We've been through the flat enamels, eggshells and now working back to the straight flat Premium Plus to see what if any burnishing occurs and how bad. 

More and more people are requesting flat lately which is odd after our long haul with eggshells. Last year I bought flat paint once.


----------



## DeanV (Apr 18, 2007)

This surface was a couple years old, but washed down after posters were removed this spring. Plenty of cure time, but could see everywhere they wiped the wall.


----------



## TJ Paint (Jun 18, 2009)

I did a repaint over behr flat and it was horrible. It was a flat so it coud be expected. I do know a aura or regal matte wouldnt behave like this.


----------



## jack pauhl (Nov 10, 2008)

DeanV said:


> This surface was a couple years old, but washed down after posters were removed this spring. Plenty of cure time, but could see everywhere they wiped the wall.


Thats odd for eggshell


----------



## jack pauhl (Nov 10, 2008)

TJ Paint said:


> I did a repaint over behr flat and it was horrible. It was a flat so it coud be expected. I do know a aura or regal matte wouldnt behave like this.

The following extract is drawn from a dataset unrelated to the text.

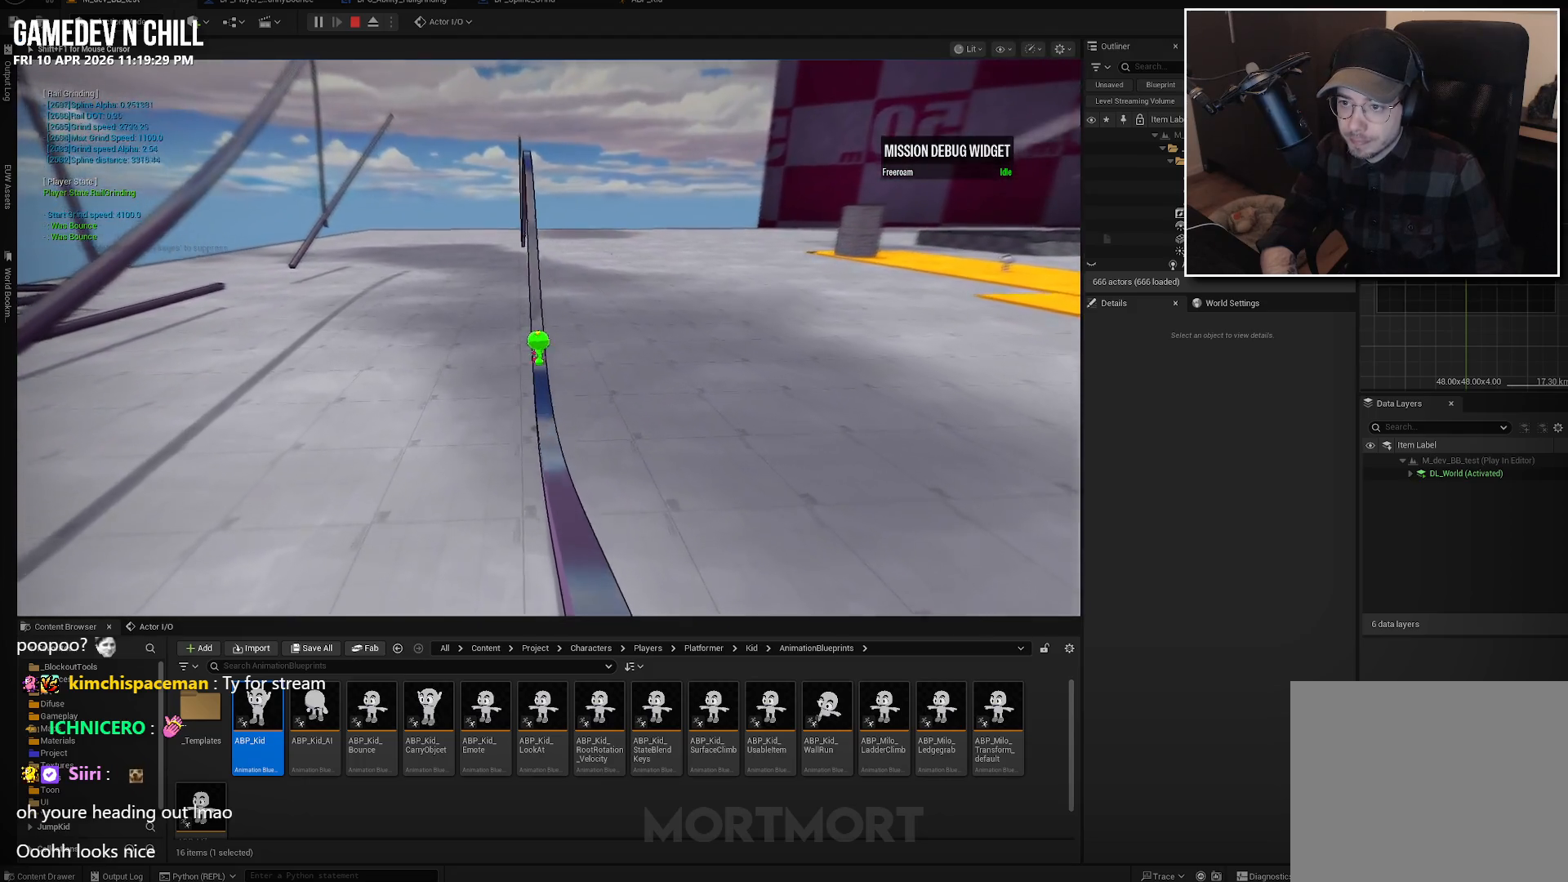
{"buttons": [], "left_stick": "up", "right_stick": "right", "events": [[267, "right_stick", "right"]]}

That is what I am hoping won't occur with the new flat Premium Plus. I never used any BEHR Premium Plus ever until January this year after the new formulation came out. I hope its half decent for a flat, its a great price but if the 2nd coat drags over the 1st then that won't work for me. 

My mountain bike has a flat factory finish and when you touch it, it leaves a mark. Same with a matte finish on a motorcycle so might be a bit much to ask of a wall paint. We'll see.


----------



## Rcon (Nov 19, 2009)

jack pauhl said:


> My mountain bike has a flat factory finish and when you touch it, it leaves a mark.


Then why don't you paint it with some BEHR Ultra SG :jester:


----------



## StripandCaulk (Dec 30, 2011)

Rcon said:


> Then why don't you paint it with some BEHR Ultra SG :jester:


* dont forget to take the wet hide photos as well, the dry hide wont look as good


----------